ACTIVITY
Return each line of the records holding the string "PMid".

(Page-level text extractions)
^^^^

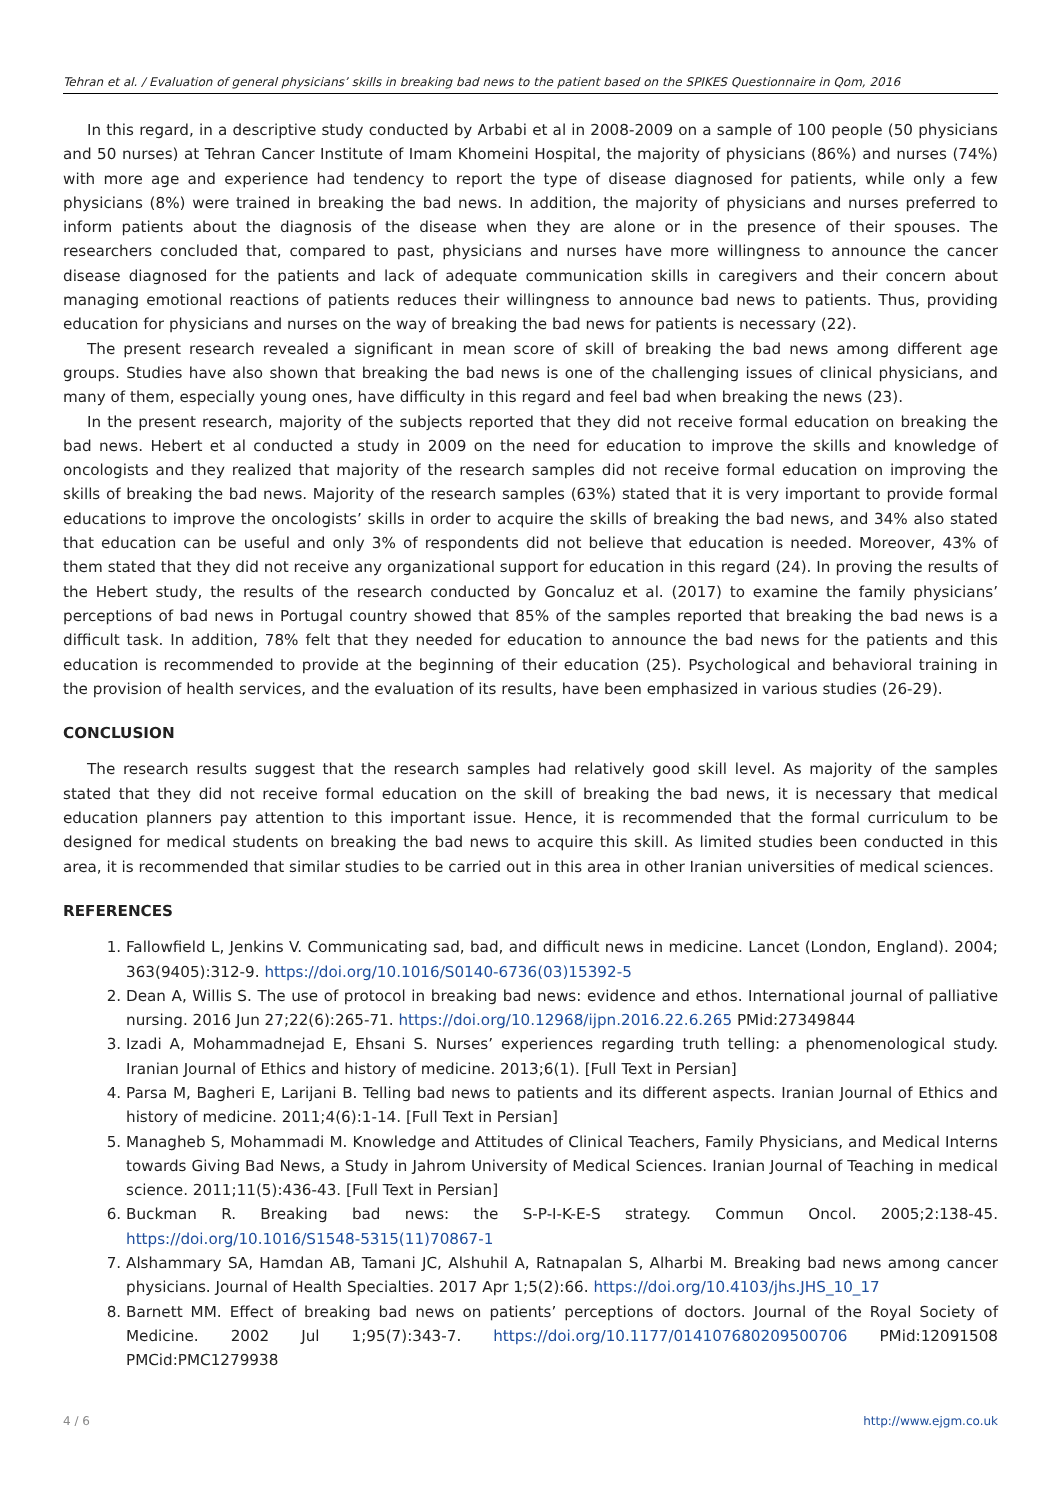Tehran et al. / Evaluation of general physicians’ skills in breaking bad news to the patient based on the SPIKES Questionnaire in Qom, 2016
In this regard, in a descriptive study conducted by Arbabi et al in 2008-2009 on a sample of 100 people (50 physicians and 50 nurses) at Tehran Cancer Institute of Imam Khomeini Hospital, the majority of physicians (86%) and nurses (74%) with more age and experience had tendency to report the type of disease diagnosed for patients, while only a few physicians (8%) were trained in breaking the bad news. In addition, the majority of physicians and nurses preferred to inform patients about the diagnosis of the disease when they are alone or in the presence of their spouses. The researchers concluded that, compared to past, physicians and nurses have more willingness to announce the cancer disease diagnosed for the patients and lack of adequate communication skills in caregivers and their concern about managing emotional reactions of patients reduces their willingness to announce bad news to patients. Thus, providing education for physicians and nurses on the way of breaking the bad news for patients is necessary (22).
The present research revealed a significant in mean score of skill of breaking the bad news among different age groups. Studies have also shown that breaking the bad news is one of the challenging issues of clinical physicians, and many of them, especially young ones, have difficulty in this regard and feel bad when breaking the news (23).
In the present research, majority of the subjects reported that they did not receive formal education on breaking the bad news. Hebert et al conducted a study in 2009 on the need for education to improve the skills and knowledge of oncologists and they realized that majority of the research samples did not receive formal education on improving the skills of breaking the bad news. Majority of the research samples (63%) stated that it is very important to provide formal educations to improve the oncologists’ skills in order to acquire the skills of breaking the bad news, and 34% also stated that education can be useful and only 3% of respondents did not believe that education is needed. Moreover, 43% of them stated that they did not receive any organizational support for education in this regard (24). In proving the results of the Hebert study, the results of the research conducted by Goncaluz et al. (2017) to examine the family physicians’ perceptions of bad news in Portugal country showed that 85% of the samples reported that breaking the bad news is a difficult task. In addition, 78% felt that they needed for education to announce the bad news for the patients and this education is recommended to provide at the beginning of their education (25). Psychological and behavioral training in the provision of health services, and the evaluation of its results, have been emphasized in various studies (26-29).
CONCLUSION
The research results suggest that the research samples had relatively good skill level. As majority of the samples stated that they did not receive formal education on the skill of breaking the bad news, it is necessary that medical education planners pay attention to this important issue. Hence, it is recommended that the formal curriculum to be designed for medical students on breaking the bad news to acquire this skill. As limited studies been conducted in this area, it is recommended that similar studies to be carried out in this area in other Iranian universities of medical sciences.
REFERENCES
1. Fallowfield L, Jenkins V. Communicating sad, bad, and difficult news in medicine. Lancet (London, England). 2004; 363(9405):312-9. https://doi.org/10.1016/S0140-6736(03)15392-5
2. Dean A, Willis S. The use of protocol in breaking bad news: evidence and ethos. International journal of palliative nursing. 2016 Jun 27;22(6):265-71. https://doi.org/10.12968/ijpn.2016.22.6.265 PMid:27349844
3. Izadi A, Mohammadnejad E, Ehsani S. Nurses’ experiences regarding truth telling: a phenomenological study. Iranian Journal of Ethics and history of medicine. 2013;6(1). [Full Text in Persian]
4. Parsa M, Bagheri E, Larijani B. Telling bad news to patients and its different aspects. Iranian Journal of Ethics and history of medicine. 2011;4(6):1-14. [Full Text in Persian]
5. Managheb S, Mohammadi M. Knowledge and Attitudes of Clinical Teachers, Family Physicians, and Medical Interns towards Giving Bad News, a Study in Jahrom University of Medical Sciences. Iranian Journal of Teaching in medical science. 2011;11(5):436-43. [Full Text in Persian]
6. Buckman R. Breaking bad news: the S-P-I-K-E-S strategy. Commun Oncol. 2005;2:138-45. https://doi.org/10.1016/S1548-5315(11)70867-1
7. Alshammary SA, Hamdan AB, Tamani JC, Alshuhil A, Ratnapalan S, Alharbi M. Breaking bad news among cancer physicians. Journal of Health Specialties. 2017 Apr 1;5(2):66. https://doi.org/10.4103/jhs.JHS_10_17
8. Barnett MM. Effect of breaking bad news on patients’ perceptions of doctors. Journal of the Royal Society of Medicine. 2002 Jul 1;95(7):343-7. https://doi.org/10.1177/014107680209500706 PMid:12091508 PMCid:PMC1279938
4 / 6 http://www.ejgm.co.uk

^^^^

EXERCISE SOLUTION
2. Dean A, Willis S. The use of protocol in breaking bad news: evidence and ethos. International journal of palliative nursing. 2016 Jun 27;22(6):265-71. https://doi.org/10.12968/ijpn.2016.22.6.265 PMid:27349844
8. Barnett MM. Effect of breaking bad news on patients’ perceptions of doctors. Journal of the Royal Society of Medicine. 2002 Jul 1;95(7):343-7. https://doi.org/10.1177/014107680209500706 PMid:12091508 PMCid:PMC1279938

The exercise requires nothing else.